State v. Terrance Lavone Egerson, 2017AP-CR, 7/17/18, District 1 (recommended for publication); case activity (including briefs)

Egerson told the trial court that his lawyer was “totally deficient” and declared a “total breakdown in communication.” The trial court agreed to let Egerson have a new lawyer, but as the parties and the court discussed logistics, he said: “let me represent myself and have co-counsel.” When that was ignored, Egerson said: “let me represent myself and have no counsel.” The court of appeals holds that this was not clear and unequivocal request to go pro se. Thus, the trial court had no duty to conduct the colloquy required by State v. Klessig, 211 Wis. 2d 194, 564 N.W.2d 716 (1997). If Egerson’s words don’t satisfy the test, what words would? Perhaps SCOW will tell us.

Egerson had complained about his lawyer repeatedly during his case. His request to go pro se occurred during the following colloquy:

THE COURT: Mr. Egerson, you’re not the lawyer of record in this case. I’m not interested in—

THE DEFENDANT: Well, you know what, Your Honor, let me represent myself and have co-counsel then.

THE COURT: No.

THE DEFENDANT: It seems like every time I try to do something that’s benefiting me, every time there’s a problem he—he’s—I’ve been having a problem with [ADA] Heitman ever since, I’ve been charged with 24 counts, man.

THE COURT: Mr. Egerson—

THE DEFENDANT: Let me represent myself and have no counsel.

THE COURT: Better think about that one.

THE DEFENDANT: I’m sick of him, man. I’m tired of Mr. Heitman charging me with hard charges. He’s just continuing to charge me. I’m doing six years for bail jumping. Opinion ¶6.

The court of appeals acknowledged that SCOTUS has not mandated a “clear and unequivocal” request but many jurisdictions impose one, including Wisconsin. It concluded that Egerson had not made a “clear and unequivocal request” to go pro se because “the trial court did not appear to consider Egerson’s statements to be a request for self-representation at all; rather its response is indicative of an attempt to move the proceedings forward without additional interruptions.” Opinion ¶29.

Wait a second. Does the “clear and unequivocal” test depend on the words the defendant actually used or the trial court’s determination to ignore them? The court of appeals seems pointed in the wrong direction. If a defendant says “let me represent myself” what harm is there in conducting the Klessig colloquy? It might just cause the defendant to rethink his request (which is what the circuit court here was hoping for.)

The court of appeals also held that Egerson’s request resembled the request to go pro se at issue in State v. Darby, 2009 WI App 50, 317 Wis. 2d 478, 766 N.W.2d 770, where the defendant wrote a letter to the court and said that he wanted to “have an atty. for legal assistance and the opportunity to prepare my case . . . ” and “I think I should have the legal right to properly prepare my case for the courts and in my behalf.” It’s hard to see how the court of appeals could equate these statements with “let me represent myself.”

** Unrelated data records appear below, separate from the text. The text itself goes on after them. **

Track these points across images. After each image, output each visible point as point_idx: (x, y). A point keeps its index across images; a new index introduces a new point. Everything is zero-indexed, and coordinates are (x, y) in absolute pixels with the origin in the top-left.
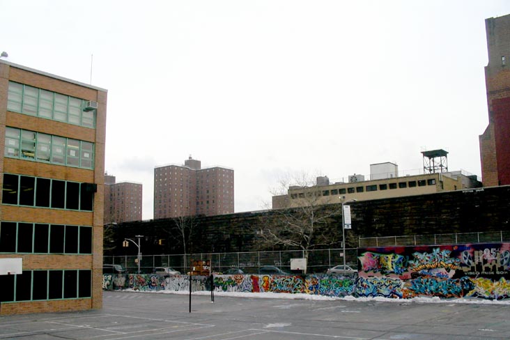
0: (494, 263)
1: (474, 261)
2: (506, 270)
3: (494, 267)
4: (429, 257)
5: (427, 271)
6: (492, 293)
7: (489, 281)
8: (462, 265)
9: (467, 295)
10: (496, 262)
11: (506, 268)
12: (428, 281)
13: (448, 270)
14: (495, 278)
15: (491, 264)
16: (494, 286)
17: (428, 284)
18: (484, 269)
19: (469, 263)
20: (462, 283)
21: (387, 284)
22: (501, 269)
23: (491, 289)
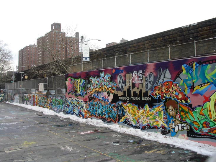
0: (140, 88)
1: (126, 85)
2: (150, 96)
3: (140, 92)
4: (98, 81)
5: (96, 94)
6: (138, 122)
7: (136, 107)
8: (118, 89)
9: (120, 121)
10: (142, 87)
11: (149, 93)
12: (97, 104)
13: (109, 94)
14: (141, 104)
15: (138, 89)
16: (139, 114)
17: (97, 106)
18: (132, 95)
19: (122, 87)
20: (118, 107)
21: (77, 105)
22: (146, 94)
23: (137, 117)
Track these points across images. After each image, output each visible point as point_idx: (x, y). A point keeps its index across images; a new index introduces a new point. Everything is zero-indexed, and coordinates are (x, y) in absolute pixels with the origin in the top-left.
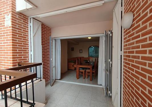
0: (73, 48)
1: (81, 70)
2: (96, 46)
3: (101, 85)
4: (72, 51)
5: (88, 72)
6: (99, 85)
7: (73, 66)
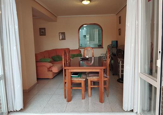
0: (44, 29)
1: (76, 79)
2: (95, 24)
3: (132, 111)
4: (41, 35)
5: (91, 81)
6: (127, 111)
7: (49, 69)
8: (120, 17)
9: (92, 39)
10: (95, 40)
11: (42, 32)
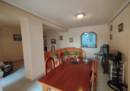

Over and over Wisconsin’s appellate courts deny defendants the right to represent themselves. Over and over the 7th Circuit rebukes them by declaring their decisions “flatly contrary to Faretta v. California, 422 U.S. 806 (1975).” See e.g. Imani v. Pollard, 826 F.3d 939 (7th Cir. 2016); Tatum v. Foster, 847 F.3d 459 (7th Cir. 2017); Washington v. Boughton, 884 F.3d 692 (7th Cir. 2018). Assuming that Faretta imposed a “clear and unequivocal” requirement, Egerson seems to have a decent argument that he satisfied it. Hopefully he will petition for review. If SCOW does not help him out, maybe the 7th Circuit will.